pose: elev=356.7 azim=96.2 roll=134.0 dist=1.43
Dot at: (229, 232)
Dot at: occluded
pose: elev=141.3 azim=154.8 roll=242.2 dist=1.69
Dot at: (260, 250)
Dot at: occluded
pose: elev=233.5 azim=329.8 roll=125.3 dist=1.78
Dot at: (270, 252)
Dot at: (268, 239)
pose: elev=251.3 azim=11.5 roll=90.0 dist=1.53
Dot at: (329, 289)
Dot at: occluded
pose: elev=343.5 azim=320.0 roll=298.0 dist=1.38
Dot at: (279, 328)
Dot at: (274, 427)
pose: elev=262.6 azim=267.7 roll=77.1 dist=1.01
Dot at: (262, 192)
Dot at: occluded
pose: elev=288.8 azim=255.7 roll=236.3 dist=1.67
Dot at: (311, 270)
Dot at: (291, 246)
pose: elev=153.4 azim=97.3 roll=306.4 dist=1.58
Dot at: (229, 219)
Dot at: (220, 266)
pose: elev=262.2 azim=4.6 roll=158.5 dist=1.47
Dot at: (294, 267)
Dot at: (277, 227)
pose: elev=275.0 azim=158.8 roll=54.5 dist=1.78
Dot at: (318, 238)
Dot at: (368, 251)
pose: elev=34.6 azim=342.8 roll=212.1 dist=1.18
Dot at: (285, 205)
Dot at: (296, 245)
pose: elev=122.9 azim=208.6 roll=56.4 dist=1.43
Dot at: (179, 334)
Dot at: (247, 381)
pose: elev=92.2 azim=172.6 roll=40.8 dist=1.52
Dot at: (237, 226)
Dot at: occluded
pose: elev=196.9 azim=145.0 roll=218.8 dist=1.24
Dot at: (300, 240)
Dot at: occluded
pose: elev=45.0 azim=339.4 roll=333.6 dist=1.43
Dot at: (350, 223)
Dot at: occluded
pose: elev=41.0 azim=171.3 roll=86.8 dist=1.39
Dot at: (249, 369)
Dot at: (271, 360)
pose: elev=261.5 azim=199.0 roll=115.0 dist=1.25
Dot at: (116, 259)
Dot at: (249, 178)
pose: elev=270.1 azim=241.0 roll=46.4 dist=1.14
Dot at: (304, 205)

____

What to work on:
Reproduce every one of the records above line for line, keeping each character, number, and line break unchanged.

Full answer:
pose: elev=356.7 azim=96.2 roll=134.0 dist=1.43
Dot at: (229, 232)
Dot at: occluded
pose: elev=141.3 azim=154.8 roll=242.2 dist=1.69
Dot at: (260, 250)
Dot at: occluded
pose: elev=233.5 azim=329.8 roll=125.3 dist=1.78
Dot at: (270, 252)
Dot at: (268, 239)
pose: elev=251.3 azim=11.5 roll=90.0 dist=1.53
Dot at: (329, 289)
Dot at: occluded
pose: elev=343.5 azim=320.0 roll=298.0 dist=1.38
Dot at: (279, 328)
Dot at: (274, 427)
pose: elev=262.6 azim=267.7 roll=77.1 dist=1.01
Dot at: (262, 192)
Dot at: occluded
pose: elev=288.8 azim=255.7 roll=236.3 dist=1.67
Dot at: (311, 270)
Dot at: (291, 246)
pose: elev=153.4 azim=97.3 roll=306.4 dist=1.58
Dot at: (229, 219)
Dot at: (220, 266)
pose: elev=262.2 azim=4.6 roll=158.5 dist=1.47
Dot at: (294, 267)
Dot at: (277, 227)
pose: elev=275.0 azim=158.8 roll=54.5 dist=1.78
Dot at: (318, 238)
Dot at: (368, 251)
pose: elev=34.6 azim=342.8 roll=212.1 dist=1.18
Dot at: (285, 205)
Dot at: (296, 245)
pose: elev=122.9 azim=208.6 roll=56.4 dist=1.43
Dot at: (179, 334)
Dot at: (247, 381)
pose: elev=92.2 azim=172.6 roll=40.8 dist=1.52
Dot at: (237, 226)
Dot at: occluded
pose: elev=196.9 azim=145.0 roll=218.8 dist=1.24
Dot at: (300, 240)
Dot at: occluded
pose: elev=45.0 azim=339.4 roll=333.6 dist=1.43
Dot at: (350, 223)
Dot at: occluded
pose: elev=41.0 azim=171.3 roll=86.8 dist=1.39
Dot at: (249, 369)
Dot at: (271, 360)
pose: elev=261.5 azim=199.0 roll=115.0 dist=1.25
Dot at: (116, 259)
Dot at: (249, 178)
pose: elev=270.1 azim=241.0 roll=46.4 dist=1.14
Dot at: (304, 205)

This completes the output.